On The U.S. Supreme Court Docket
I recently stumbled across this. Read the entire item below the fold, and leave a comment if you are inclined to do so:
Can Campus Religious Groups Exclude Non-Believers?
The Supreme Court will soon hear arguments to determine whether official student organizations at public universities can exclude students based on their religious views.
The Christian Legal Society (CLS) is a national association of lawyers, judges, law professors, and law students with chapters at universities across the country. In 2004, CLS members at the University of California Hastings College of the Law requested recognition as an official student organization, hoping to secure benefits including financial support and meeting space. The University refused, saying CLS violated its nondiscrimination policies by denying membership to practicing homosexuals and anyone who refuses to sign the group’s “statement of faith.”
“Religious groups on campus have a choice,” says Ethan Schulman, a lawyer representing the school. “If they want to be eligible to receive public funds and access to facilities, they cannot discriminate in selecting members and officers. If they wish to discriminate, they can continue to meet, but without the benefit of public funds and support.”

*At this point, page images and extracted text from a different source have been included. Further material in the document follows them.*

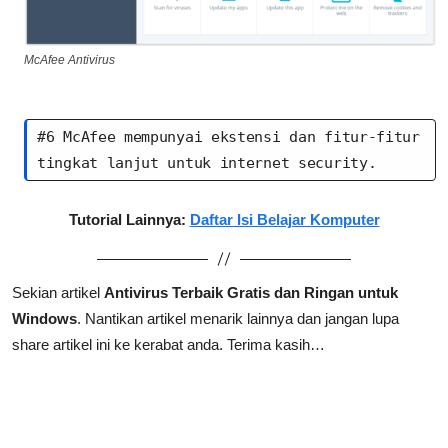
McAfee Antivirus
#6 McAfee mempunyai ekstensi dan fitur-fitur 
tingkat lanjut untuk internet security.
Tutorial Lainnya:
Daftar Isi Belajar Komputer
Sekian artikel
Antivirus Terbaik Gratis dan Ringan untuk
Windows
.
Nantikan artikel menarik lainnya dan jangan lupa
share artikel ini ke kerabat anda. Terima kasih…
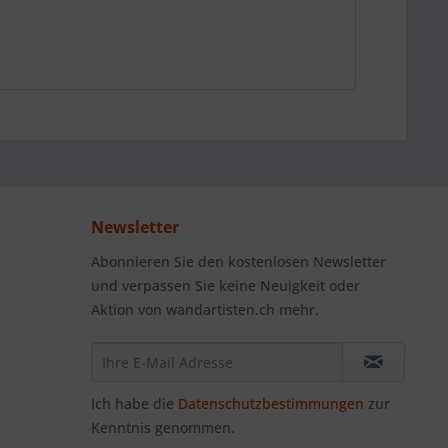
Newsletter
Abonnieren Sie den kostenlosen Newsletter
und verpassen Sie keine Neuigkeit oder
Aktion von wandartisten.ch mehr.
Ich habe die
Datenschutzbestimmungen
zur
Kenntnis genommen.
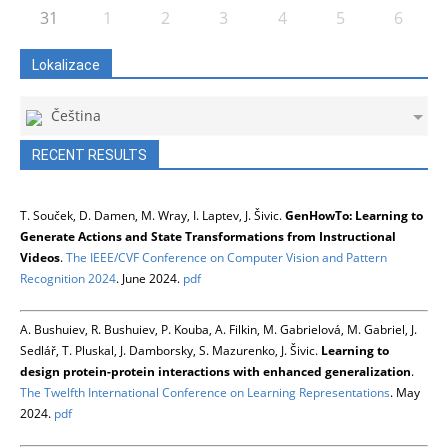
31
1
2
3
4
5
6
Lokalizace
Čeština
RECENT RESULTS
T. Souček, D. Damen, M. Wray, I. Laptev, J. Šivic.
GenHowTo: Learning to
Generate Actions and State Transformations from Instructional
Videos
.
The IEEE/CVF Conference on Computer Vision and Pattern
Recognition 2024
. June 2024.
pdf
A. Bushuiev, R. Bushuiev, P. Kouba, A. Filkin, M. Gabrielová, M. Gabriel, J.
Sedlář, T. Pluskal, J. Damborsky, S. Mazurenko, J. Šivic.
Learning to
design protein-protein interactions with enhanced generalization
.
The Twelfth International Conference on Learning Representations
. May
2024.
pdf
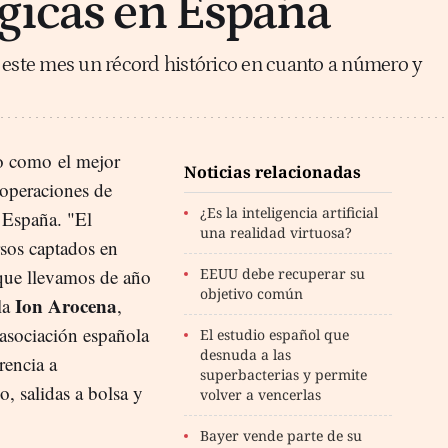
gicas en España
 este mes un récord histórico en cuanto a número y
o como el mejor
Noticias relacionadas
 operaciones de
¿Es la inteligencia artificial
España. "El
una realidad virtuosa?
sos captados en
 que llevamos de año
EEUU debe recuperar su
objetivo común
Ion Arocena
la
,
a asociación española
El estudio español que
desnuda a las
rencia a
superbacterias y permite
o, salidas a bolsa y
volver a vencerlas
Bayer vende parte de su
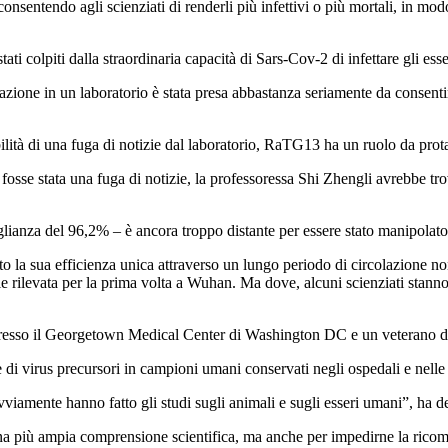
nsentendo agli scienziati di renderli più infettivi o più mortali, in mod
ati colpiti dalla straordinaria capacità di Sars-Cov-2 di infettare gli ess
azione in un laboratorio è stata presa abbastanza seriamente da consentire
ilità di una fuga di notizie dal laboratorio, RaTG13 ha un ruolo da prot
 fosse stata una fuga di notizie, la professoressa Shi Zhengli avrebbe tr
ianza del 96,2% – è ancora troppo distante per essere stato manipolato
 la sua efficienza unica attraverso un lungo periodo di circolazione non
ale rilevata per la prima volta a Wuhan. Ma dove, alcuni scienziati stann
 presso il Georgetown Medical Center di Washington DC e un veterano di
 di virus precursori in campioni umani conservati negli ospedali e nelle
viamente hanno fatto gli studi sugli animali e sugli esseri umani”, ha de
r una più ampia comprensione scientifica, ma anche per impedirne la rico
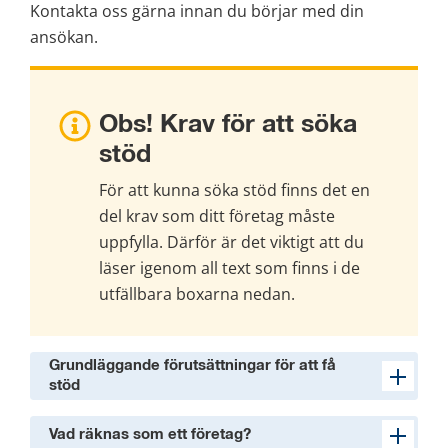
Kontakta oss gärna innan du börjar med din 
ansökan.
Obs! Krav för att söka 
stöd
För att kunna söka stöd finns det en 
del krav som ditt företag måste 
uppfylla. Därför är det viktigt att du 
läser igenom all text som finns i de 
utfällbara boxarna nedan.
Grundläggande förutsättningar för att få
stöd
Vad räknas som ett företag?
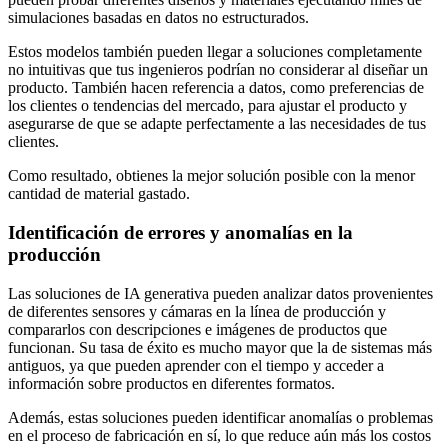
simulaciones basadas en datos no estructurados.
Estos modelos también pueden llegar a soluciones completamente
no intuitivas que tus ingenieros podrían no considerar al diseñar un
producto. También hacen referencia a datos, como preferencias de
los clientes o tendencias del mercado, para ajustar el producto y
asegurarse de que se adapte perfectamente a las necesidades de tus
clientes.
Como resultado, obtienes la mejor solución posible con la menor
cantidad de material gastado.
Identificación de errores y anomalías en la
producción
Las soluciones de IA generativa pueden analizar datos provenientes
de diferentes sensores y cámaras en la línea de producción y
compararlos con descripciones e imágenes de productos que
funcionan. Su tasa de éxito es mucho mayor que la de sistemas más
antiguos, ya que pueden aprender con el tiempo y acceder a
información sobre productos en diferentes formatos.
Además, estas soluciones pueden identificar anomalías o problemas
en el proceso de fabricación en sí, lo que reduce aún más los costos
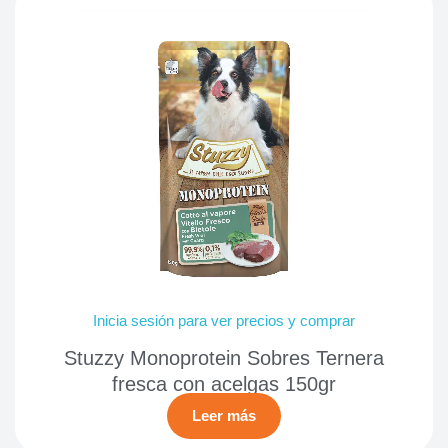
Inicia sesión para ver precios y comprar
Stuzzy Monoprotein Sobres Ternera
fresca con acelgas 150gr
Leer más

While any student can attend CLS meetings and activities, leaders and voting members must promise to abstain from all sexual activity outside of heterosexual marriage and adhere to a set of religious principles the society outlines. “A group’s ability to have its leaders share its core values is vital,” says Kim Colby, senior counsel with the CLS Center for Law & Religious Freedom. “All associations, but particularly religious ones, should be alarmed that government officials are trying to interfere with that basic right.”
Jesse Choper, a law professor at UC Berkeley, says that conflicting legal precedents are at work. In 2000, the Supreme Court decided that the Boy Scouts were within their rights to deny membership to homosexuals. However, Choper notes, “even if you have a First Amendment right to do something, it does not entitle you to funding to exercise your right.”